Gifted with a strong affinity for cityscapes and color, Samanta Aretino’s photographs focus on women, children, and the working class. She believes in the importance of sharing different points of view, finding something different in commonalities, and showing that there is no one right way of living life.

An avid outdoorsman and flight paramedic, Colorado artist Bo Cheatham has spent much time in Nature and hopes his landscapes will provide his viewers with "a contemplative moment and visual relief from a chaotic world." He also practices minimal post-production work and edits in-camera as much as possible, in order to clearly and honestly convey what was before his eyes when he took the shot.

Mark James Ford shoots the familiar and the far-flung alike, moving from the trees in the backyard to the distant corners of frozen winter landscapes. Shot in extreme close-up with fuzzy, oversaturated backgrounds, they loom into the frame like shadowy giants.

Artist and news anchor Hermoine Macura’s sincere photographs frankly present the Middle East (in her most recent collection, specifically the Syrian refugees) as the complex diversity of people and places that it is.

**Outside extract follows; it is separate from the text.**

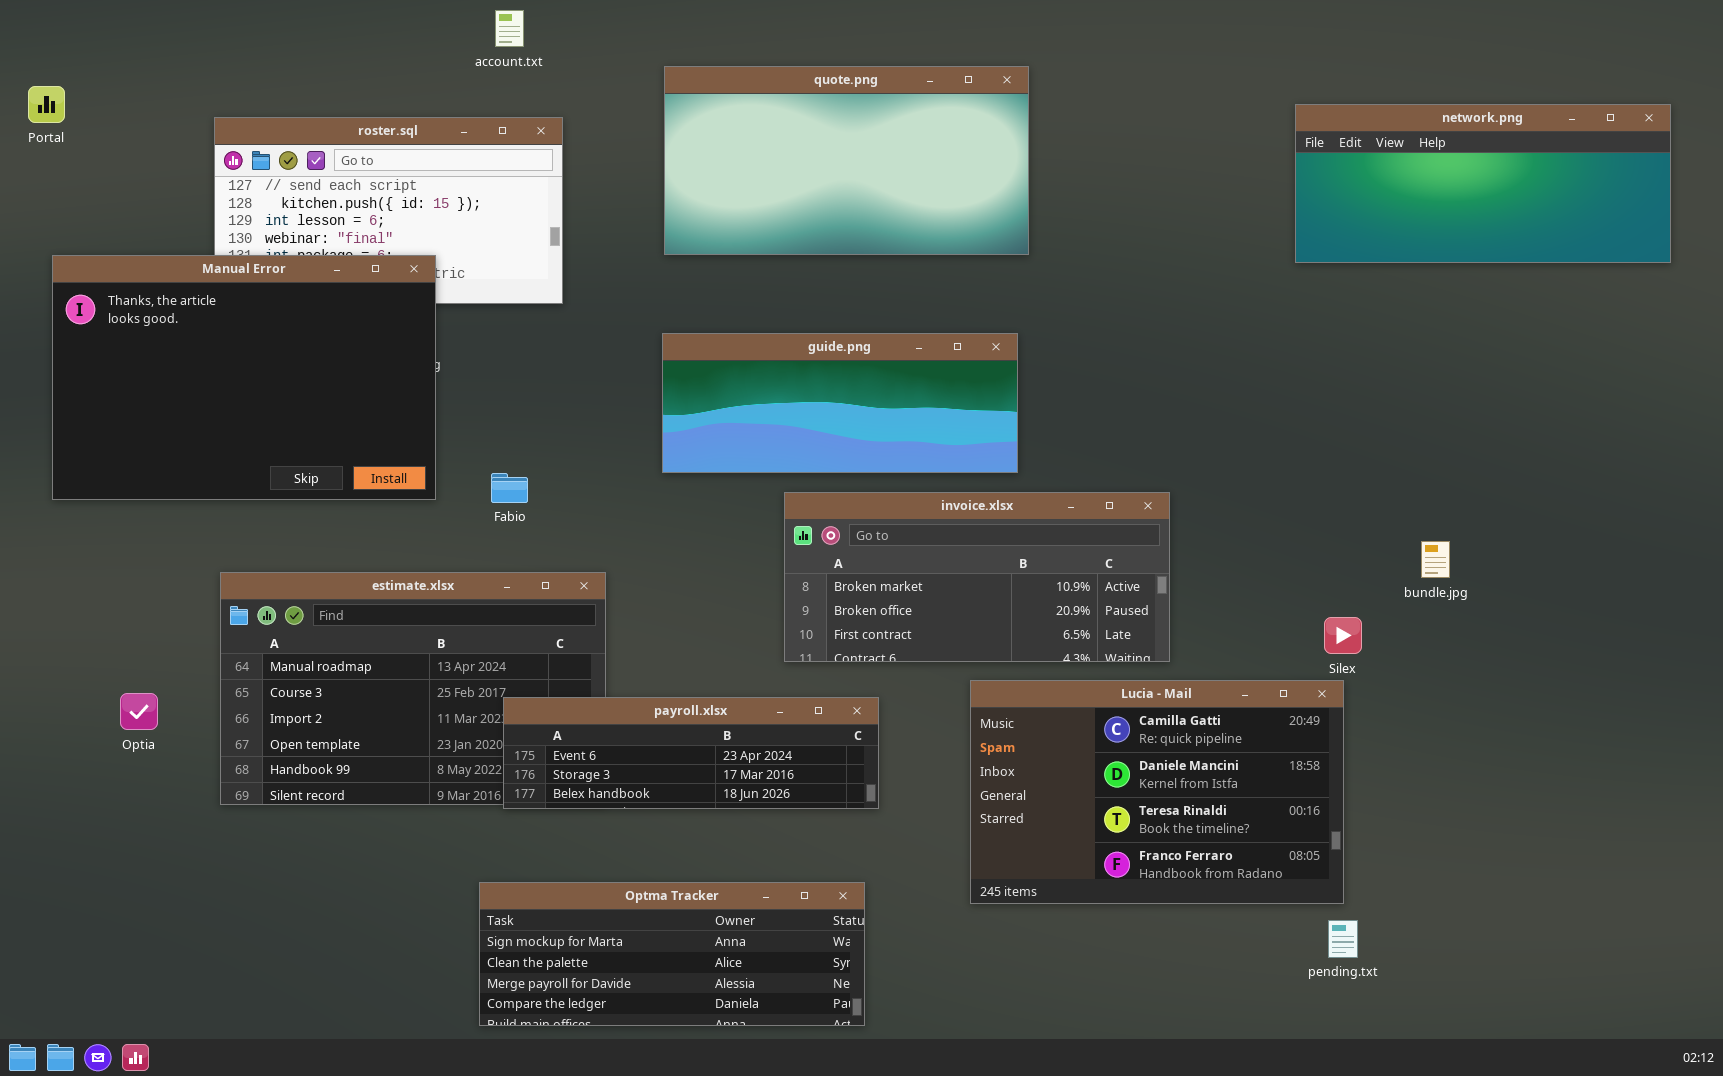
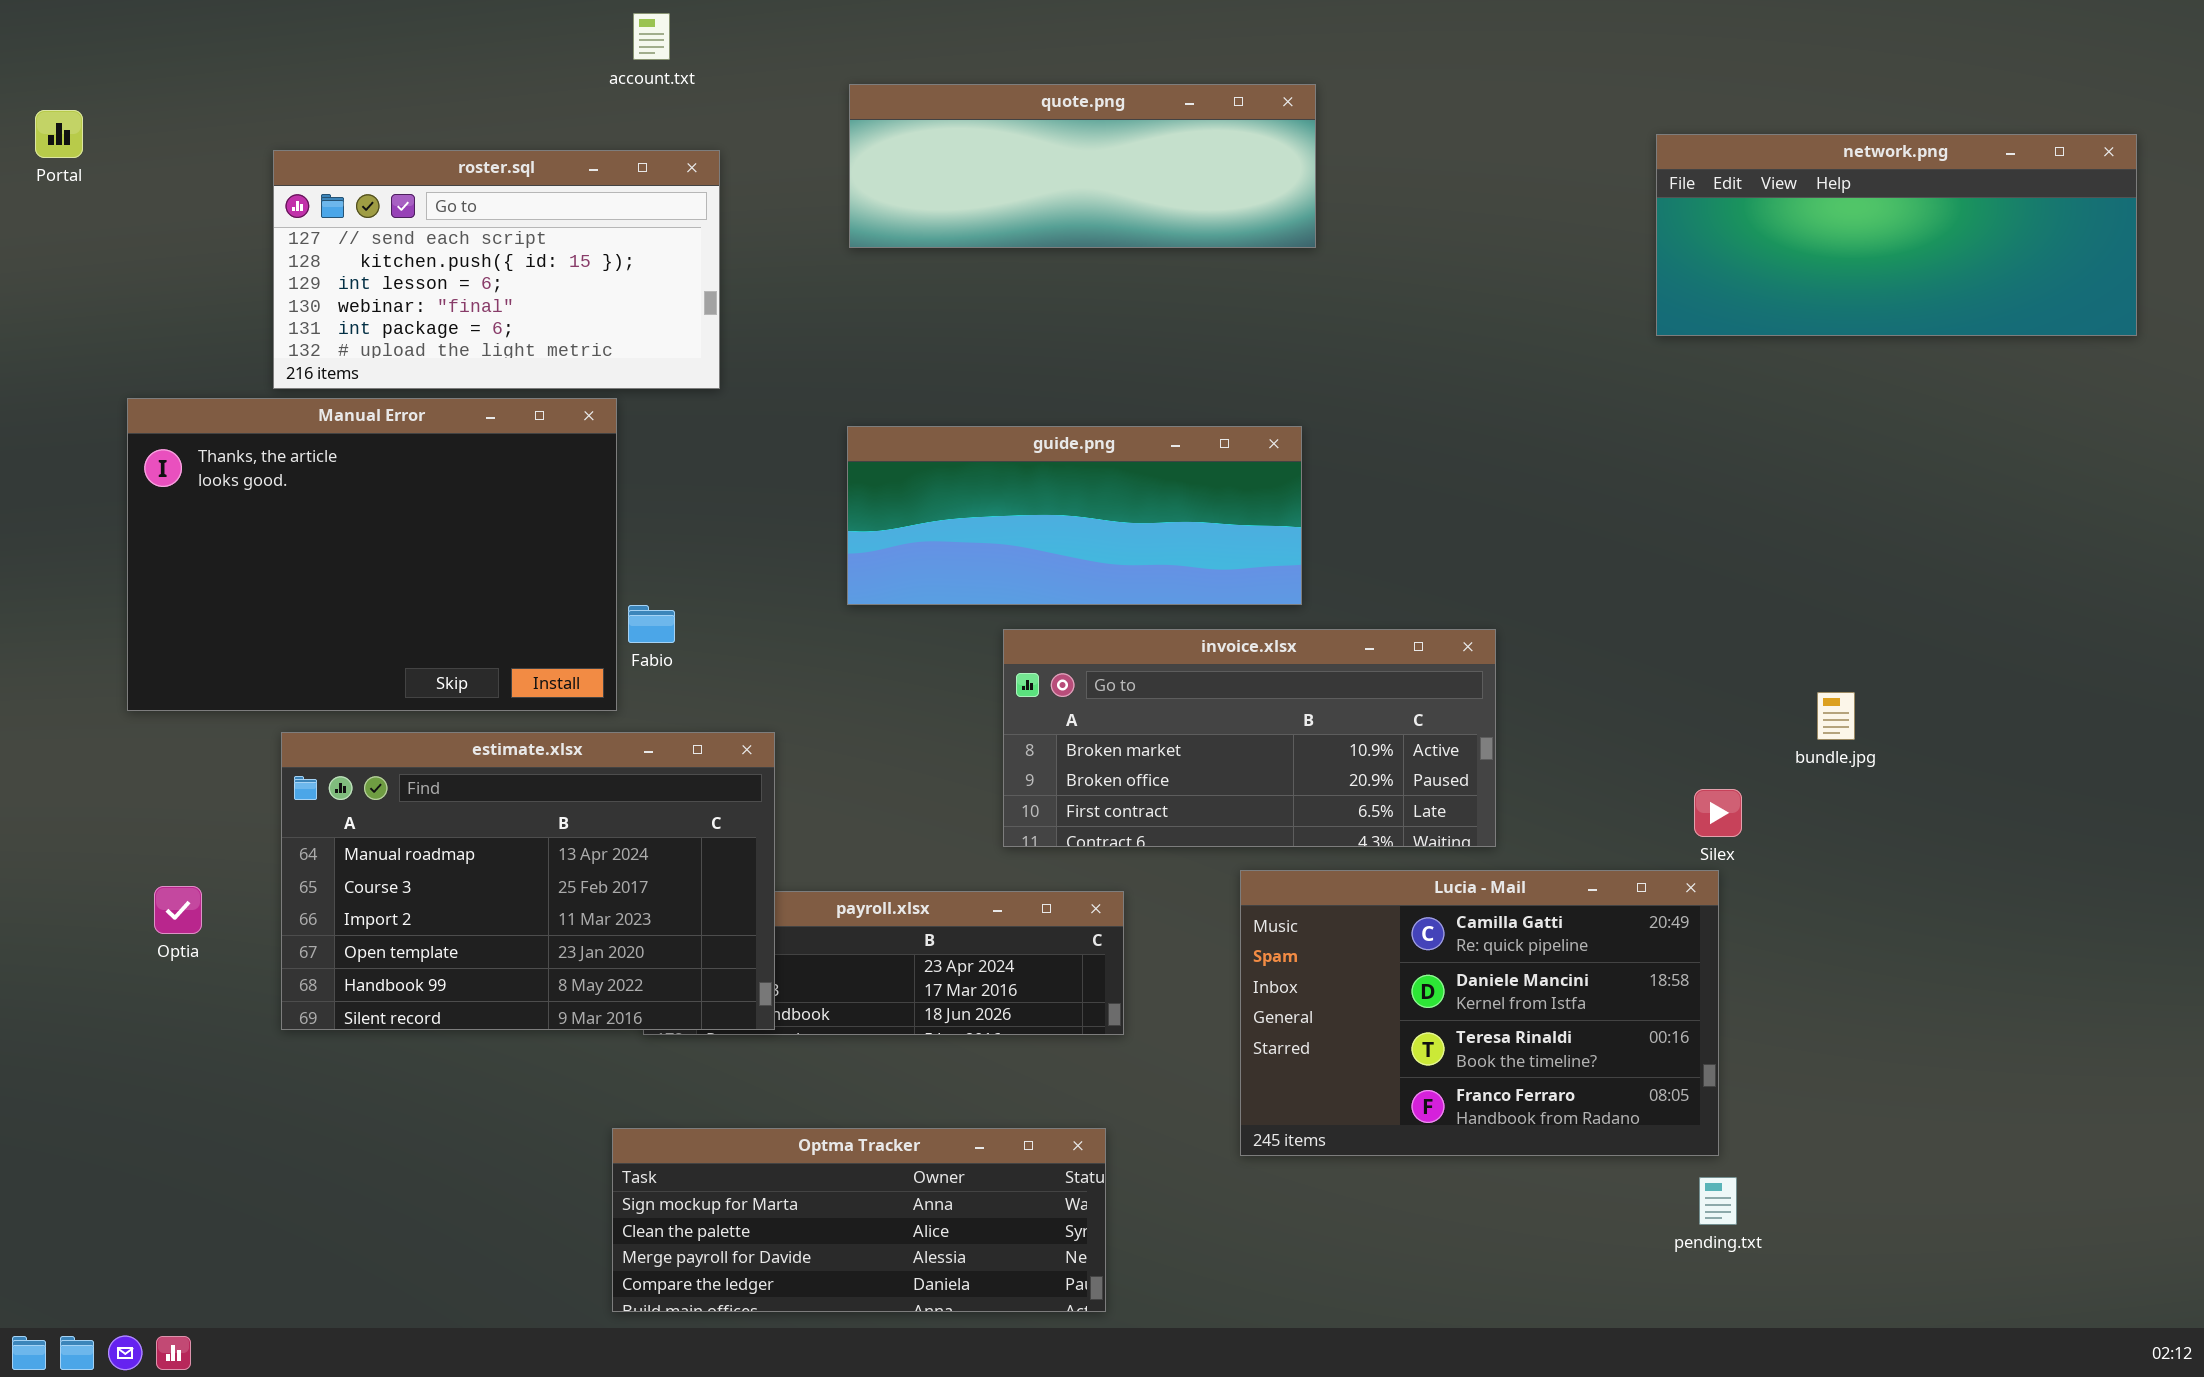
quote.png: [664,66,1029,255] -> [849,84,1316,248], resized
Manual Error: [52,255,436,500] -> [127,398,617,711], moved
estimate.xlsx: [220,572,606,805] -> [281,732,775,1030], raised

The shared human experience persists in each image, in the direct expressions of the subjects and in the way that each individual interacts with the viewer and photographer.

“As a figurative travel photographer,” Max Ratchkauskas says, “it is important for me that my work reflects the essence of what I am capturing.” Forgoing digital manipulation for the most part, he relies on a variety of lenses, as well as a highly developed sensitivity to light, composition, and angle, to turn the animals, people, and landscapes that he photographs into components of a personal vision.

Irena Anna Sowinska’s works are not so much landscapes as they are smaller, more individualistic moments that show a space in time notable for its peculiar juxtaposition or surreal tinge. After shooting, she smoothes and saturates the colors, pushing them just outside the extremes of nature.

A psychologist by trade, Bruno Vangi has traveled all over the world volunteering her services to help disabled and sick children, a vocation which directly complements her “photoreportage” projects. For Vangi, photography is not only a powerful means of communication, but “an uninterrupted research of universal beauty.”